# [EXERCISE]
In the bakery review below, what price is given for a pack of 20 falafels?

# [QUOTED PASSAGE]
Cedars Bakery, Preston, Melbourne
http://www.urbanspoon.com

Photograph © Jess Carey 2014

To glance at it like this, there’s nothing special or exciting about this place. It looks like any other dodgy little bakery in any other suburb, in any other big city.

In Melbourne’s northern suburbs in particular, it’s really nothing special or exciting – there are Lebanese bakeries everywhere in these neighbourhoods, generally open 7 days, and always with mouth watering smells emanating from them. So what makes this one worth a second look?

 

For starters, not only is this an absolutely killer bakery (we’ll get to that), it’s a pretty decent little Middle Eastern supermarket too! With more varieties of grains, legumes, herbs and spices than you can poke a stick at, as well as everything else from picked vegetables to laundry detergent and pomegranate extract, you become fixated, in a sort of a trance as you wind your way to the counter to order your food via the shelves on the left hand wall. As you pour through the stocked wonders, you start coming up with all sorts of delicious dishes you could make at home, if you could manage to work out exactly what to do with it all! Oh, and as well as a great range, the prices are phenomenal! Pack of 20 falafels for $6.90? WHAT?! Guess who’s having falafels for lunch every day next week?!

# [DATASET EXCERPTS]
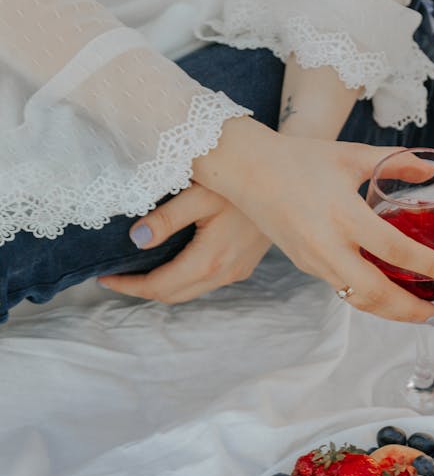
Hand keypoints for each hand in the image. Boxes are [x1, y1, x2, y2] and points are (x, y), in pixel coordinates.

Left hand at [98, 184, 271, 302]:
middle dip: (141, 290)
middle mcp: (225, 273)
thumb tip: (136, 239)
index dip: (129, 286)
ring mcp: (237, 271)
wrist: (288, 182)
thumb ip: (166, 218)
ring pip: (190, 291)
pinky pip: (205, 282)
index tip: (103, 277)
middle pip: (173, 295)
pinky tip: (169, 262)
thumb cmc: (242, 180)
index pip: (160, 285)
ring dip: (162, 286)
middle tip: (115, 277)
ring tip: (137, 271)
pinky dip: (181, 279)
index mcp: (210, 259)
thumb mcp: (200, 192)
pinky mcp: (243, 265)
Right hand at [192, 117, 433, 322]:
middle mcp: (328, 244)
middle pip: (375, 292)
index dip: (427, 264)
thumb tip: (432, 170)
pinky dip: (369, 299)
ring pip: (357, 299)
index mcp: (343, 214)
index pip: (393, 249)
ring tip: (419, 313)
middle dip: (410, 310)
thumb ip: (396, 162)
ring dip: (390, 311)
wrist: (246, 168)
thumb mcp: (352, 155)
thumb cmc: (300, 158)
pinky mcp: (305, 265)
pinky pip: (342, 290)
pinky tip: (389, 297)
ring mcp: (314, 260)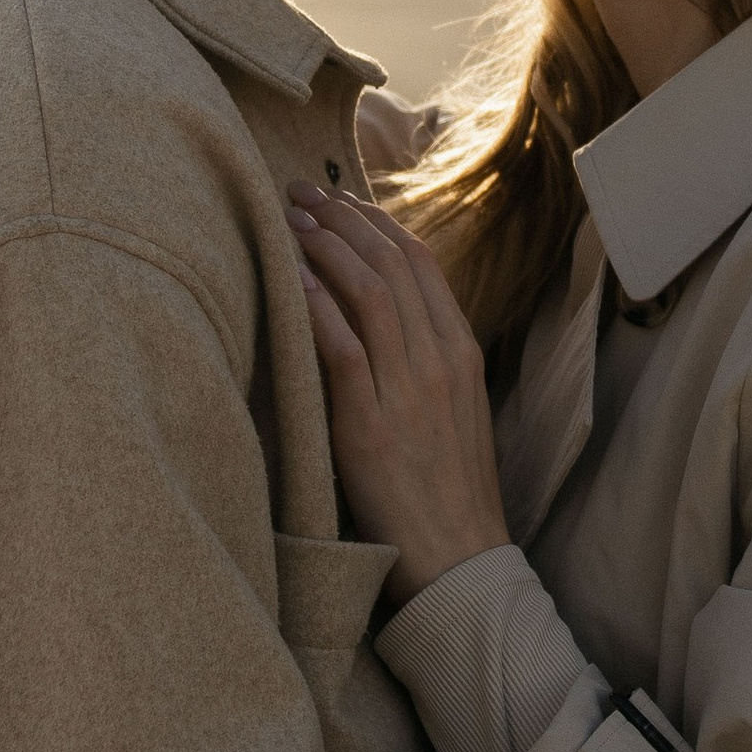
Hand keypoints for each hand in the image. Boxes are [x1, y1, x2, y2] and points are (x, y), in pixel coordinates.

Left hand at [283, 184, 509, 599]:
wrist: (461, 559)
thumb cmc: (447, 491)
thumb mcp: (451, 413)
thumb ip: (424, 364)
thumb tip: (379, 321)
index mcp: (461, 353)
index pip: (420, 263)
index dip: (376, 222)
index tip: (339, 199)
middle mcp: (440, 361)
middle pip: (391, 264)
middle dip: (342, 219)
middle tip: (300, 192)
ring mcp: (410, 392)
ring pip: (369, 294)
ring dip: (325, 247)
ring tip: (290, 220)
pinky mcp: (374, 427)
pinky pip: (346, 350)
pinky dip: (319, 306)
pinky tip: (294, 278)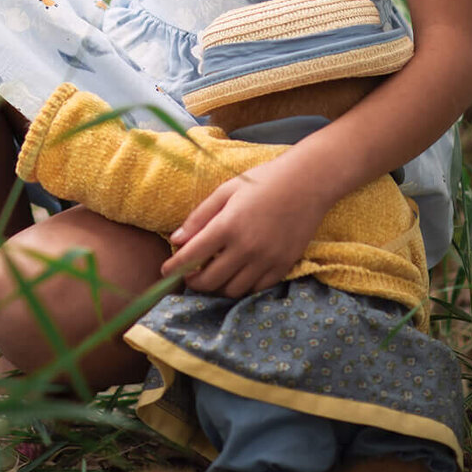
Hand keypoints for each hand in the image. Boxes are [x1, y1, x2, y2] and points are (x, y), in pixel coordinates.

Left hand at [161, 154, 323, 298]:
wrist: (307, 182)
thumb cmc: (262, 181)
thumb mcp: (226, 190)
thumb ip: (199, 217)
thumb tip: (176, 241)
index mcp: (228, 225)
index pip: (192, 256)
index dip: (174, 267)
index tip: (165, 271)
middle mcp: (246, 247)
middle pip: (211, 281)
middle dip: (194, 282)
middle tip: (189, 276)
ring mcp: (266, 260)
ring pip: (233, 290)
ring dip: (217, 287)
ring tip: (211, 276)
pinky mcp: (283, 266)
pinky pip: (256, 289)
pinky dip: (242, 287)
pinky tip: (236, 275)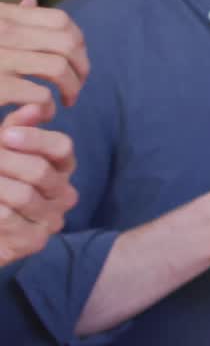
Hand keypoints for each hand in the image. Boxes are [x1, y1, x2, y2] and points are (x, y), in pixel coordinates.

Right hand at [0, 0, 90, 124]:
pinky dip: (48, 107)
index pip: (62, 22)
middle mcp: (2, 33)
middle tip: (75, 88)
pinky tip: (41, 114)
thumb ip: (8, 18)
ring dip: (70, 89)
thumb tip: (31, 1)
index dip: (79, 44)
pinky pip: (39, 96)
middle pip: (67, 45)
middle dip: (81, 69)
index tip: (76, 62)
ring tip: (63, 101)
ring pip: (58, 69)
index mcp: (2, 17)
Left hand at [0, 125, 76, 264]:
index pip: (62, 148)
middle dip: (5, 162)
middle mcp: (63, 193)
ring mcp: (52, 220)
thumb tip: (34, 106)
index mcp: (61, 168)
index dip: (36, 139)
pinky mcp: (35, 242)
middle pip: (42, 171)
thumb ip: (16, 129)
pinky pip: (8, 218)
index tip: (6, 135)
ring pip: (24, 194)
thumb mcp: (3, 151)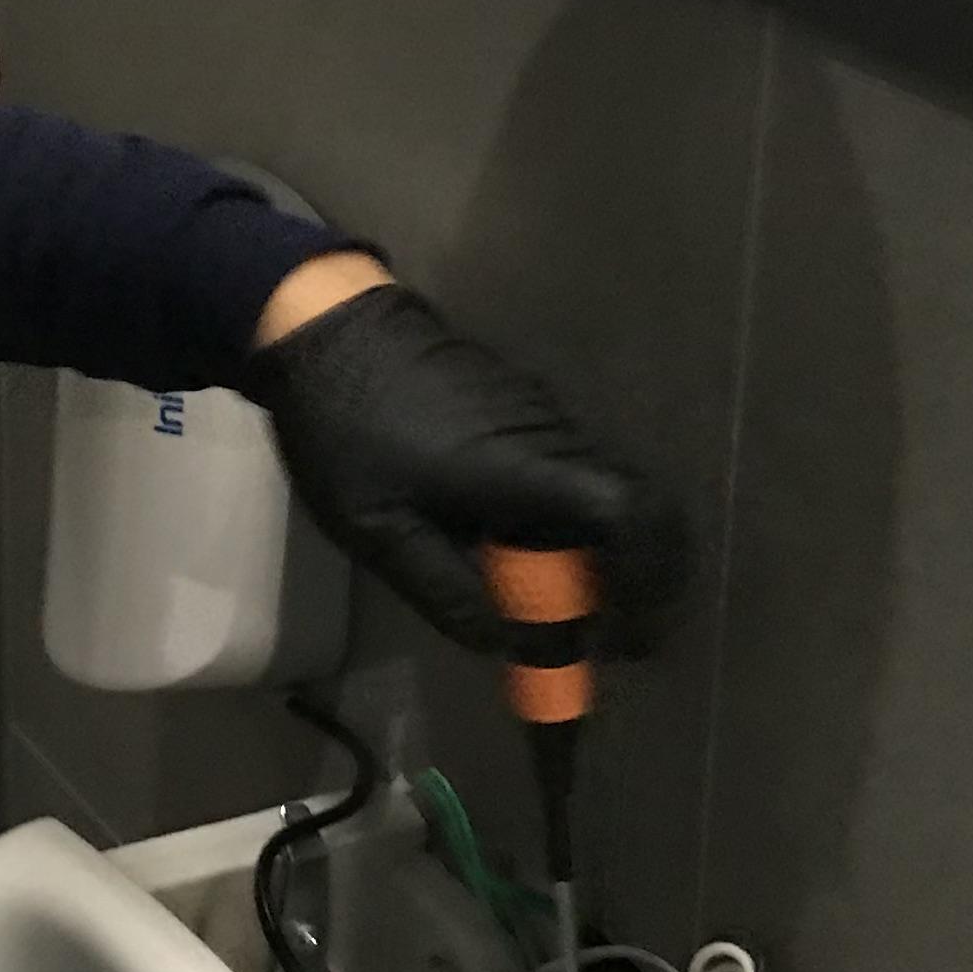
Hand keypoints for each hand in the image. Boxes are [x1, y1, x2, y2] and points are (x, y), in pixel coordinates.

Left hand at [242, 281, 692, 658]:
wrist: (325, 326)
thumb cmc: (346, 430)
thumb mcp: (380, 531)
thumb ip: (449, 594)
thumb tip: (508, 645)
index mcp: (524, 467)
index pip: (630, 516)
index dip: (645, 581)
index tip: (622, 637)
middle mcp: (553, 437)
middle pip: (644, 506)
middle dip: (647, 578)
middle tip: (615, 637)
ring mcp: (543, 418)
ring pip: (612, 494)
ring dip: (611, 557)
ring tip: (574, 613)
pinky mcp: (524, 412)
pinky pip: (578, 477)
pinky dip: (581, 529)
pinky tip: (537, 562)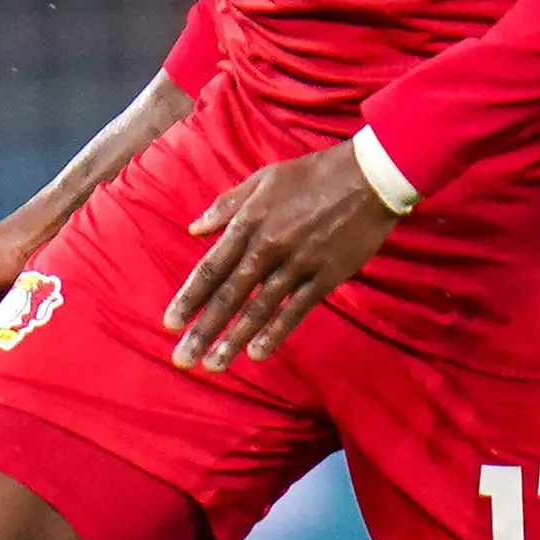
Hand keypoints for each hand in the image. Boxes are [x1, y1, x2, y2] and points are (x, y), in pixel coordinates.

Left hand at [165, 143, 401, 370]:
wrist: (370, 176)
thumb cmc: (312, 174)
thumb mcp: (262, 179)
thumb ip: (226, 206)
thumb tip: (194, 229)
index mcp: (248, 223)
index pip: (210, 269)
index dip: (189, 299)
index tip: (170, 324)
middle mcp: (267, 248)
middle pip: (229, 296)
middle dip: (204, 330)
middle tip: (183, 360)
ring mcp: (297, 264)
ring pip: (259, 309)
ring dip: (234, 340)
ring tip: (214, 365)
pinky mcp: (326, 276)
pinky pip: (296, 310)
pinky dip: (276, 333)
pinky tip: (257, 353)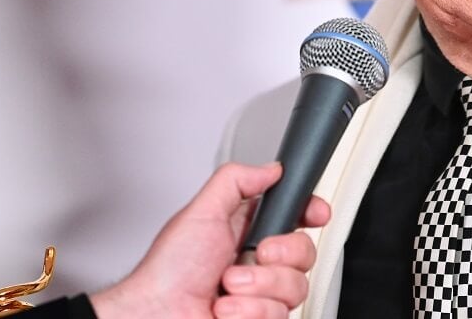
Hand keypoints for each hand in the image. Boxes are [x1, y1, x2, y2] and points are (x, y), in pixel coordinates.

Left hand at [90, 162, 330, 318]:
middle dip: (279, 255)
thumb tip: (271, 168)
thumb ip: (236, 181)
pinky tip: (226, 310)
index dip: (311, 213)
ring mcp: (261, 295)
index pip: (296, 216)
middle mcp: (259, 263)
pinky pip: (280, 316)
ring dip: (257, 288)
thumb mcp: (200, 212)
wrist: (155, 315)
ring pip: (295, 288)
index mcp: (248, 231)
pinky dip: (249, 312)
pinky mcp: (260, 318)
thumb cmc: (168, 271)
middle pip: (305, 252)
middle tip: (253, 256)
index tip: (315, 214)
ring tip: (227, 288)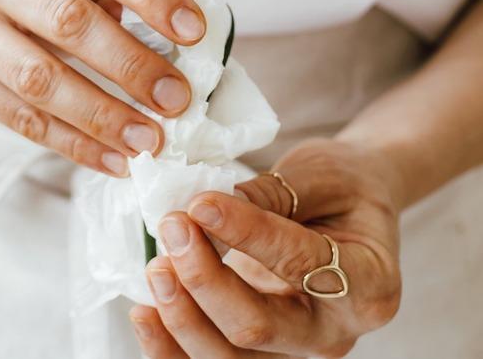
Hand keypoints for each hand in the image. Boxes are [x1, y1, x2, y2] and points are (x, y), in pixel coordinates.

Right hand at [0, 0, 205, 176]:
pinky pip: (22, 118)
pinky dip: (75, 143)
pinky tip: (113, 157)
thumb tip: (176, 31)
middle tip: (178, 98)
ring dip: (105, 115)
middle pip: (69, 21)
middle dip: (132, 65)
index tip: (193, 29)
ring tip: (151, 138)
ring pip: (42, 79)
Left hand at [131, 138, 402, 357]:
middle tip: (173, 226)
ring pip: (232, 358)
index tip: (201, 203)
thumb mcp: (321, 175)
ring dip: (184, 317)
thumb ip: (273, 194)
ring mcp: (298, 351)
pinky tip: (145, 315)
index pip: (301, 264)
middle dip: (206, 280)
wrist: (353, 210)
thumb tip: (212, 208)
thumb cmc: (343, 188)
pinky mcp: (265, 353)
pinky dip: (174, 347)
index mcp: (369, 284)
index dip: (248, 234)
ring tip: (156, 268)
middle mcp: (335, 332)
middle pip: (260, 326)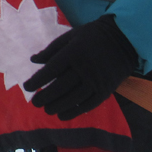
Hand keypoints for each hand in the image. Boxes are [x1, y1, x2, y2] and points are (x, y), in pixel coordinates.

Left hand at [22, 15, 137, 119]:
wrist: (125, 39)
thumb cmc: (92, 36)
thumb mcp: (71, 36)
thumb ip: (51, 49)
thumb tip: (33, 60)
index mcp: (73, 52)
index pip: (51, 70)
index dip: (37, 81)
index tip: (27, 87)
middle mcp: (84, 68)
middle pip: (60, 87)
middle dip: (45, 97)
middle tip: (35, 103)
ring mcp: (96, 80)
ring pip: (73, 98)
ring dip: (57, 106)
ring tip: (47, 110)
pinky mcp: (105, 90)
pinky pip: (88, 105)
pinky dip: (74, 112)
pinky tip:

# [RESULT FOR THIS EXERCISE]
$6.90